*** Excerpted records Section Begins ***

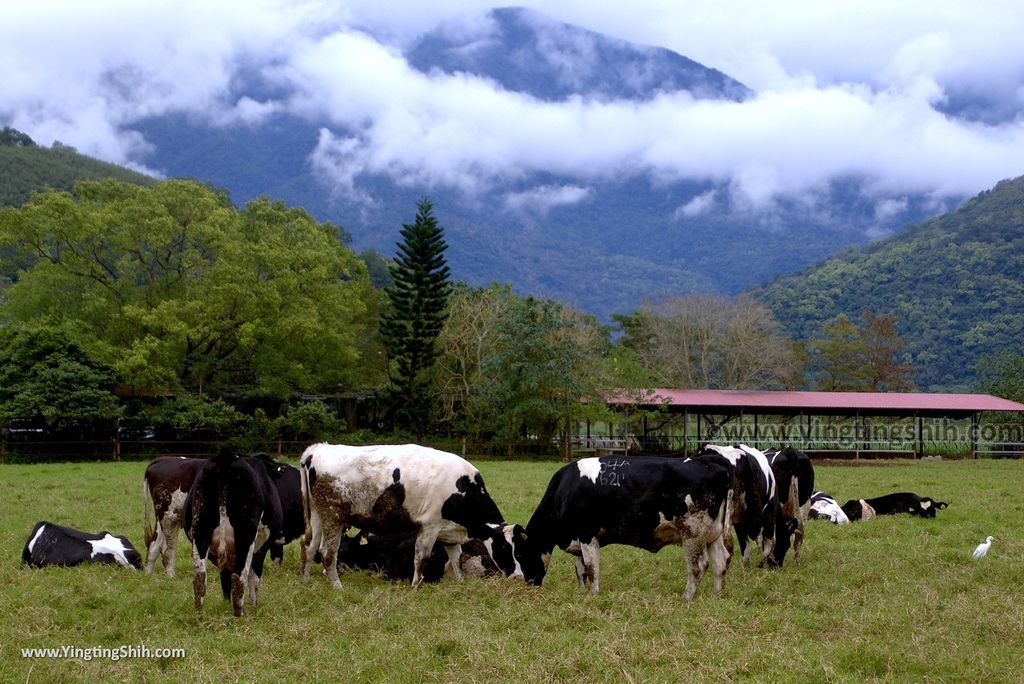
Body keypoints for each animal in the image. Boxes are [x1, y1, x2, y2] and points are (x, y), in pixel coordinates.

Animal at [184, 446, 284, 618]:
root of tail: (226, 457)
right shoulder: (261, 548)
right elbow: (254, 577)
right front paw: (253, 606)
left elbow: (224, 577)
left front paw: (225, 603)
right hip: (246, 536)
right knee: (239, 576)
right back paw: (239, 614)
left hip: (200, 531)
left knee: (200, 576)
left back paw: (199, 614)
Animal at [301, 444, 512, 589]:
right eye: (504, 547)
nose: (514, 575)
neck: (463, 489)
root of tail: (318, 449)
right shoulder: (429, 527)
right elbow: (421, 559)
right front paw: (415, 587)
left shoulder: (449, 532)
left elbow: (456, 559)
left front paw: (459, 582)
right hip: (333, 516)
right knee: (327, 553)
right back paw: (337, 587)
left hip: (318, 516)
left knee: (309, 546)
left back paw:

*** Excerpted records Section Ends ***

The answer must contain only the lines from the one with "root of tail: (226, 457)" to the end of the entries above, each written out exactly.

Solution:
root of tail: (226, 457)
right shoulder: (261, 548)
right elbow: (254, 577)
right front paw: (253, 606)
left elbow: (224, 577)
left front paw: (225, 603)
right hip: (246, 536)
right knee: (239, 576)
right back paw: (239, 614)
left hip: (200, 531)
left knee: (200, 576)
left back paw: (199, 614)
Animal at [301, 444, 512, 589]:
right eye: (504, 547)
nose: (514, 575)
neck: (463, 489)
root of tail: (318, 449)
right shoulder: (429, 527)
right elbow: (421, 559)
right front paw: (415, 587)
left shoulder: (449, 532)
left elbow: (456, 559)
left front paw: (459, 582)
right hip: (333, 516)
right knee: (327, 553)
right back paw: (337, 587)
left hip: (318, 516)
left knee: (309, 546)
left back paw:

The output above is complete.